Roger Tidman | Getty Images

Comme l’explique Barnes, les crises cardiaques et les accidents vasculaires cérébraux réduisent considérablement l’apport d’oxygène et de nutriments au cerveau. Ce manque d’approvisionnement serait beaucoup moins préjudiciable si les médecins pouvaient réduire rapidement la demande en mettant un patient en état d’hibernation, ou quelque chose comme ça. Barnes note que les victimes d’AVC sont plus susceptibles de bénéficier d’un traitement dans la première heure après l’AVC. Les médecins appellent leur fenêtre d’opportunité pour rétablir le flux sanguin «l’heure d’or». Si les médecins pouvaient reproduire l’hibernation à un point où les besoins du cerveau ne dépassent pas l’offre, « cette heure dorée pourrait être une semaine dorée ou trois semaines », dit Barnes.

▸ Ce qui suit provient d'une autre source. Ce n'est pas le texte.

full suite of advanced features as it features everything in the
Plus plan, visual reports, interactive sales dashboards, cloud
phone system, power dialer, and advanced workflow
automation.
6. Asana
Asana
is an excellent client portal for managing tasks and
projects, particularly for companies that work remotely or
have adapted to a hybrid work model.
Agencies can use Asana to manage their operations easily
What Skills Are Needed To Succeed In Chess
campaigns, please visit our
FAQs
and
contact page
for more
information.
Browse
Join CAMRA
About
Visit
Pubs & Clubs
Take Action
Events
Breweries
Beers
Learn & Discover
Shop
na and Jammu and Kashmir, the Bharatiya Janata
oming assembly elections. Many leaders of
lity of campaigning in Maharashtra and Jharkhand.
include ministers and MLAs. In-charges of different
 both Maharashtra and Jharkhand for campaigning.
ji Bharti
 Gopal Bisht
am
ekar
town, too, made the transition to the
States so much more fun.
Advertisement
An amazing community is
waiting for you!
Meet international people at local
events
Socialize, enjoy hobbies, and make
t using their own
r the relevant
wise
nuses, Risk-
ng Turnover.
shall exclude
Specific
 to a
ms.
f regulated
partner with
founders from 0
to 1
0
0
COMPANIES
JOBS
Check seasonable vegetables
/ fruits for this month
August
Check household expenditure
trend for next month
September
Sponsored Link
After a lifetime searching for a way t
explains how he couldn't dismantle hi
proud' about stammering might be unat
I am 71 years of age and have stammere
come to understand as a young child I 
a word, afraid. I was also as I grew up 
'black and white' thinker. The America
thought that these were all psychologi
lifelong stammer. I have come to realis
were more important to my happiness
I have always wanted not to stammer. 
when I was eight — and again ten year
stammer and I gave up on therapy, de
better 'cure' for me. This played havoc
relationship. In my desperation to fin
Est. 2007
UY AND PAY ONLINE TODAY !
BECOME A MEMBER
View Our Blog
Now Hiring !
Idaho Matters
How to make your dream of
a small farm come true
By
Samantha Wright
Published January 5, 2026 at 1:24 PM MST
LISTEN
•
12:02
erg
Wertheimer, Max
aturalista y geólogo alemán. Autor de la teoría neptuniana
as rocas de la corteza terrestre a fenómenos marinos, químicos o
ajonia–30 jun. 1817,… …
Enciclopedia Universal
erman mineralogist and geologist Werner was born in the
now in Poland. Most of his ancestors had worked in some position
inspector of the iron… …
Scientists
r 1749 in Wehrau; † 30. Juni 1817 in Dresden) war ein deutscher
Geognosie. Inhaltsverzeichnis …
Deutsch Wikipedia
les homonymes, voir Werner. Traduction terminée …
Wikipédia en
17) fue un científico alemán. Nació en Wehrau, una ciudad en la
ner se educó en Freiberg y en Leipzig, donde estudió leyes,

La spéculation pourrait bientôt être terminée : en mars 2021, des chercheurs aux États-Unis et en Chine, inspirés par les hibernants du monde animal, ont proposé une étude qui utiliserait une combinaison du médicament sédatif prométhazine et de l’antipsychotique chlorpromazine pour créer temporairement un «état d’hibernation» chez les patients victimes d’un AVC dans le but ultime de préserver la fonction cérébrale.